When the elk were so thick on our ranch, it was an interesting study in elk calling. It seems they are like us, they know most of their neighbors voices and a strange voice bugling would put the herd on edge. Cow calling didn't seem to matter much, in fact it would get cows and bulls coming around to see what was up.
In the Snowies and Sierra Madres the archery hunters are almost as thick as the rifle season, and with the plethora of folks running around playing their favorite marching tunes on their newest latest greatest elk call as seen on the Outdoor channel etc, the elk get really quite and may or may not answer, but they will come look.
In the Winds and elsewhere, where the constitution has been changed to read we the furry little grumpy forest creatures,,,,, you're just as likely to bring in a pack of wolves or a grizzly as elk.
 
What did you apply for and have you heard from Colorado Parks and Wildlife? Should be getting results soon.
I didn't apply for any ML tags except moose. Buying my third $50 Point :oops: Extremely unlikely to draw. I applied for a late season either sex deer with 3 points and it should be 100% chance of success. Also a late season cow elk that should be 100%. I can hunt both of those with ML. Applied for a "not a prayer" antelope tag so it's just for a point.
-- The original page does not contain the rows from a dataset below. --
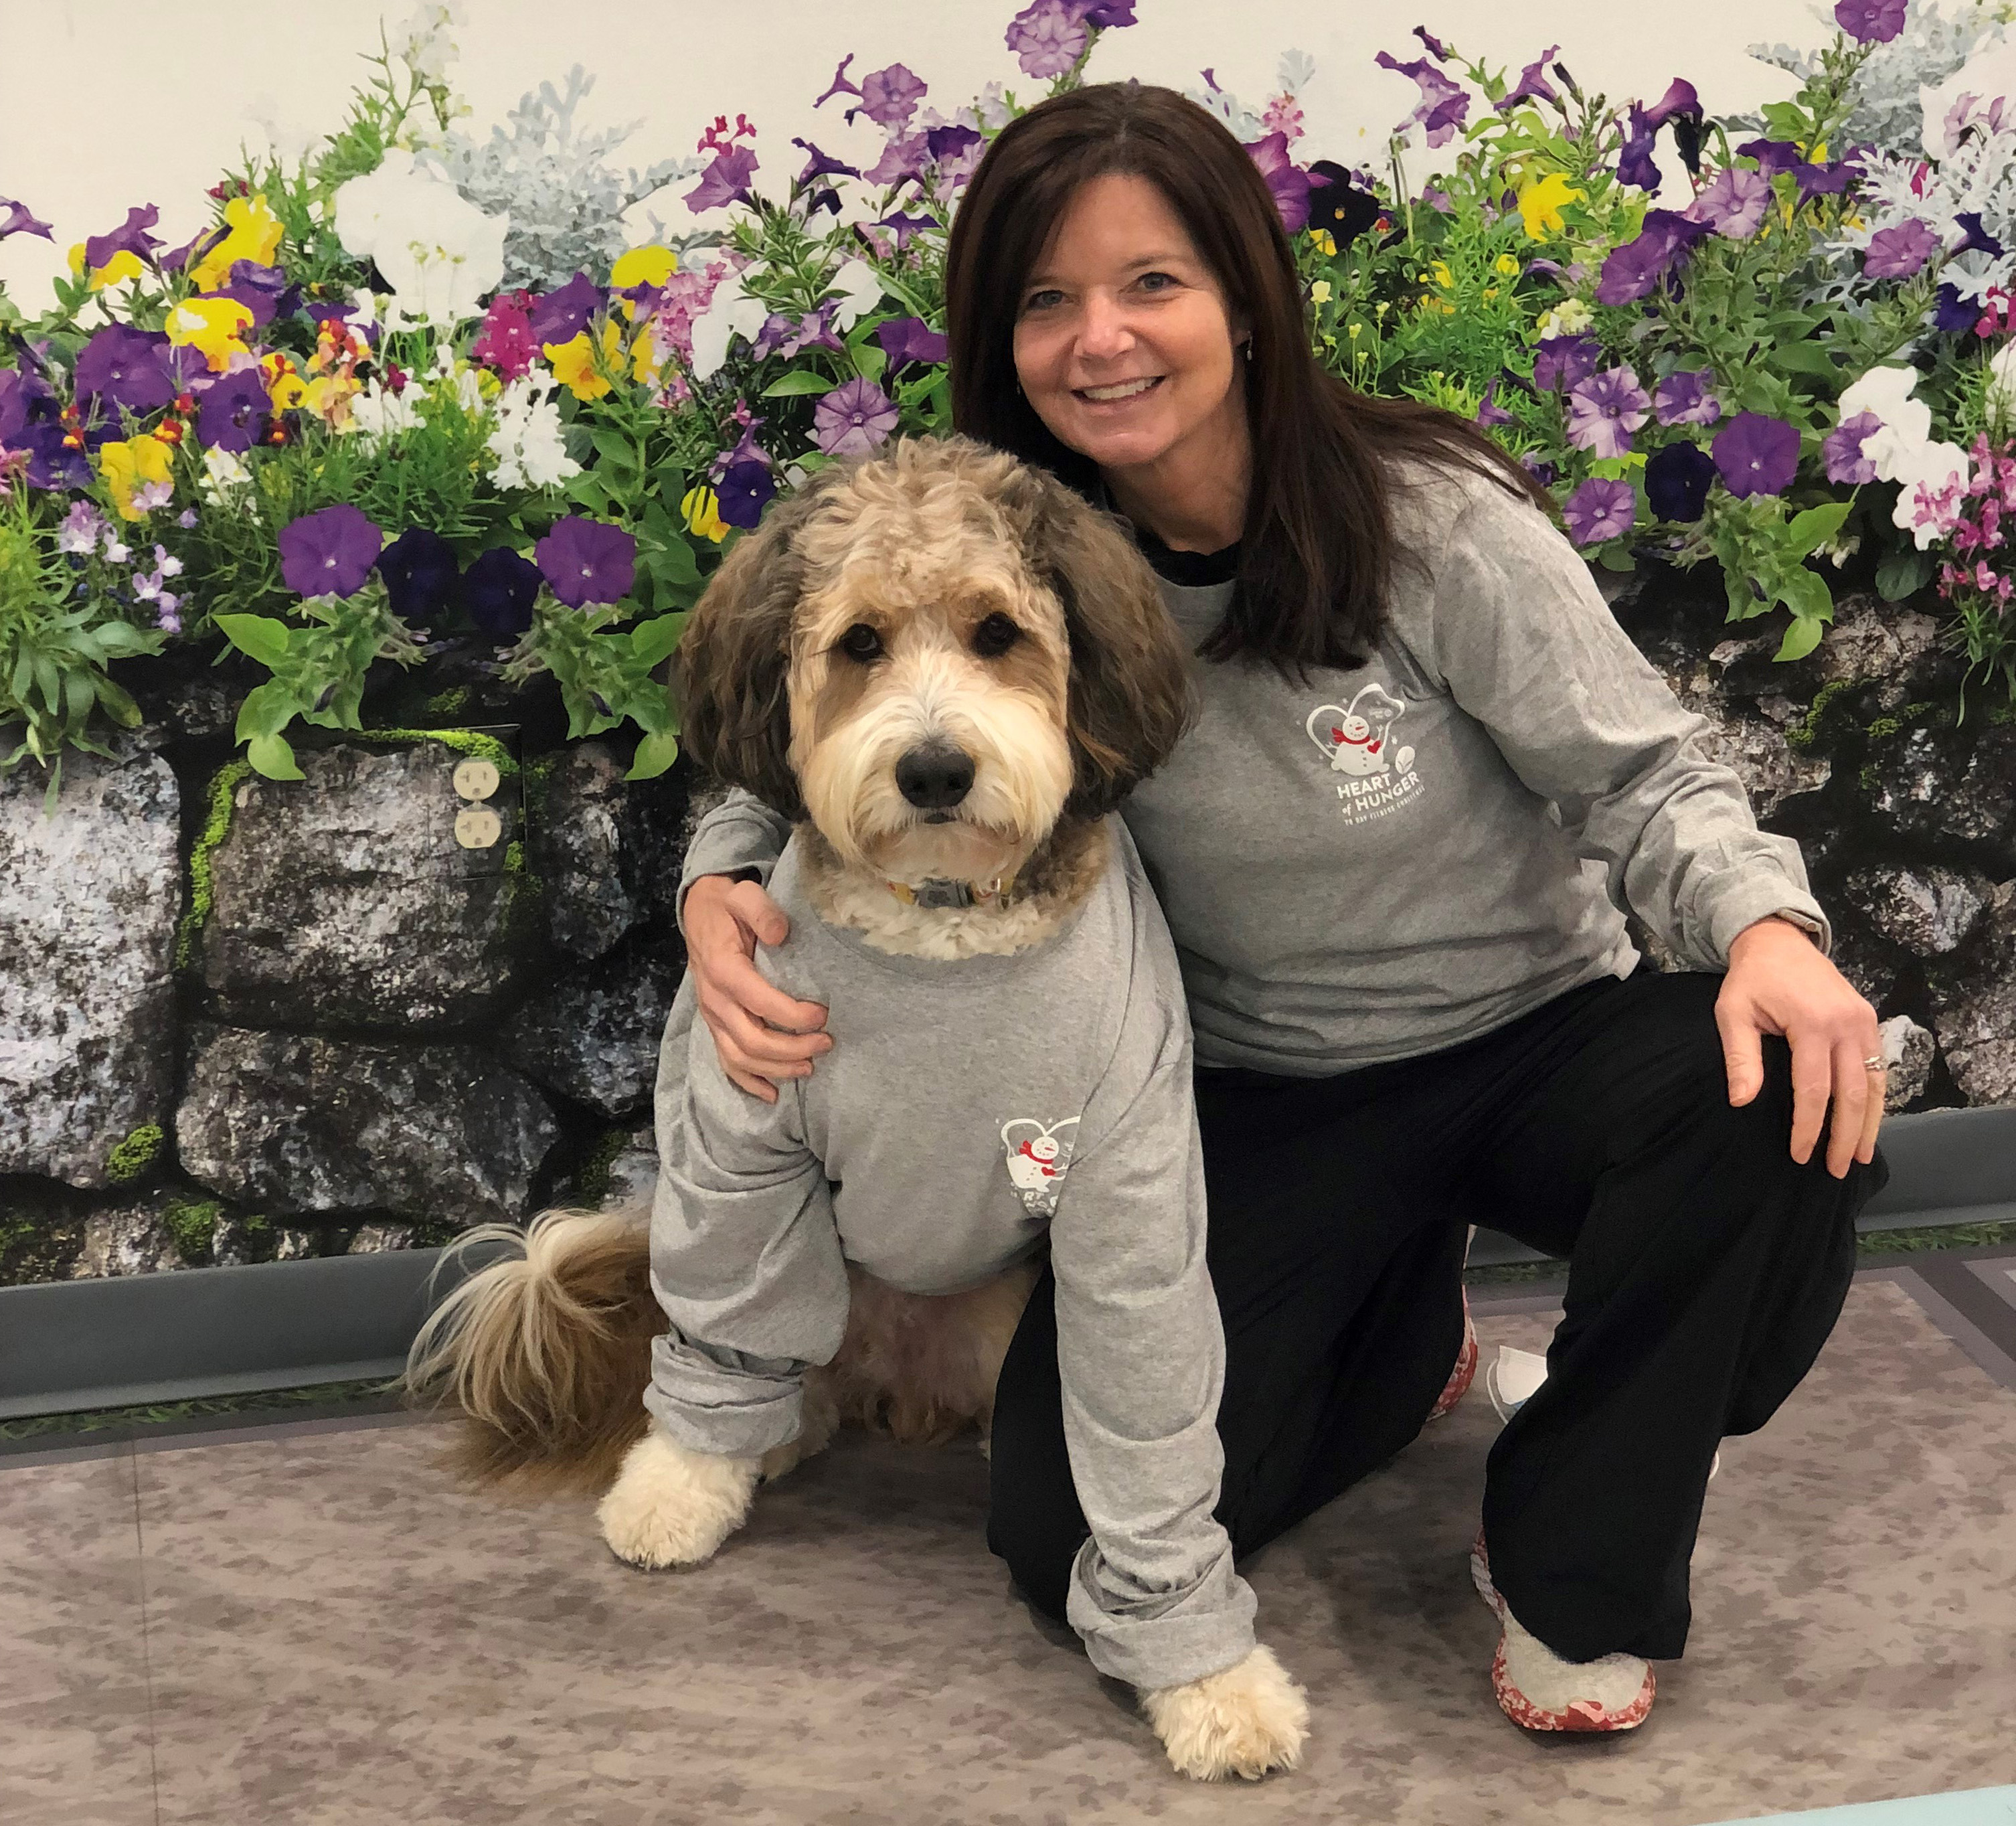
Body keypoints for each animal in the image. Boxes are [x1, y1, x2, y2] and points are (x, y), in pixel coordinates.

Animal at [409, 437, 1306, 1781]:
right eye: (862, 643)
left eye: (998, 633)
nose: (934, 770)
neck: (939, 929)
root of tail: (906, 1384)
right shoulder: (740, 1150)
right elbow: (720, 1332)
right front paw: (676, 1486)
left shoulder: (1130, 1193)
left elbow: (1146, 1445)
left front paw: (1210, 1680)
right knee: (772, 1355)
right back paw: (768, 1434)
Grandson wants me to do a back pack bow hunt for elk so that will be an either sex OTC in september.

No news from CPW. Last year it was late may when things started coming out.
Did you get to hunt spring season for toms and jakes with your new shotgun? Get it patterned?

Not yet. Between weather, timing of family duties and some major car repairs I've not done a thing on the gun nor even gotten my turkey tag. I wanted to do the pistol match at FLMLC yesterday but WEATHER! I'm up to my eye balls in project commitments. I need to build out two bows before the end of may. Need to put together two rifle kits for granddaughters by the 8th of June. Am committed to two leather projects that should be done SOON!
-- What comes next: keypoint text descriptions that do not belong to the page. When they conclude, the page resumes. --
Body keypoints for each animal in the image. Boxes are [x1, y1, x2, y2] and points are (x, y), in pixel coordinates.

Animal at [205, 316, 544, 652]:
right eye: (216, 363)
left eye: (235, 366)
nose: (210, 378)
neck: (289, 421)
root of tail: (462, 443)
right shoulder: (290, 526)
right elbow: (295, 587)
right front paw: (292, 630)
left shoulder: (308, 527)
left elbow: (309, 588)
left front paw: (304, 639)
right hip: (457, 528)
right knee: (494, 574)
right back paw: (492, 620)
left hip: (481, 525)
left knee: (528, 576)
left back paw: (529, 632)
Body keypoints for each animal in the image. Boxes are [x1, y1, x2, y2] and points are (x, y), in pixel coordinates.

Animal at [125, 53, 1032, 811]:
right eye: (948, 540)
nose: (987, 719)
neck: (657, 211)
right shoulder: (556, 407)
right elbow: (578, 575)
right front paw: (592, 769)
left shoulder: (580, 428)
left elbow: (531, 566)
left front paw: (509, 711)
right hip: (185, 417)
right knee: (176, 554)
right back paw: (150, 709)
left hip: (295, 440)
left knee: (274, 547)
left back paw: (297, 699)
Due to the generosity of @Century to late I have all the components needed to pattern and hunt the 12 but . . . . . see above paragraph!

And, finally, there is an issue of the Poke due this month. Deadline for submissions is May 10. Do you have anything?
 
I didn't apply for any ML tags except moose. Buying my third $50 Point :oops: Extremely unlikely to draw. I applied for a late season either sex deer with 3 points and it should be 100% chance of success. Also a late season cow elk that should be 100%. I can hunt both of those with ML. Applied for a "not a prayer" antelope tag so it's just for a point. Grandson wants me to do a back pack bow hunt for elk so that will be an either sex OTC in september.

No news from CPW. Last year it was late may when things started coming out.


Not yet. Between weather, timing of family duties and some major car repairs I've not done a thing on the gun nor even gotten my turkey tag. I wanted to do the pistol match at FLMLC yesterday but WEATHER! I'm up to my eye balls in project commitments. I need to build out two bows before the end of may. Need to put together two rifle kits for granddaughters by the 8th of June. Am committed to two leather projects that should be done SOON!

Due to the generosity of @Century to late I have all the components needed to pattern and hunt the 12 but . . . . . see above paragraph!

And, finally, there is an issue of the Poke due this month. Deadline for submissions is May 10. Do you have anything?
Your easy chair shows no sign of use. Your family is lucky to have the love you give. Hope you pull some good tags this year.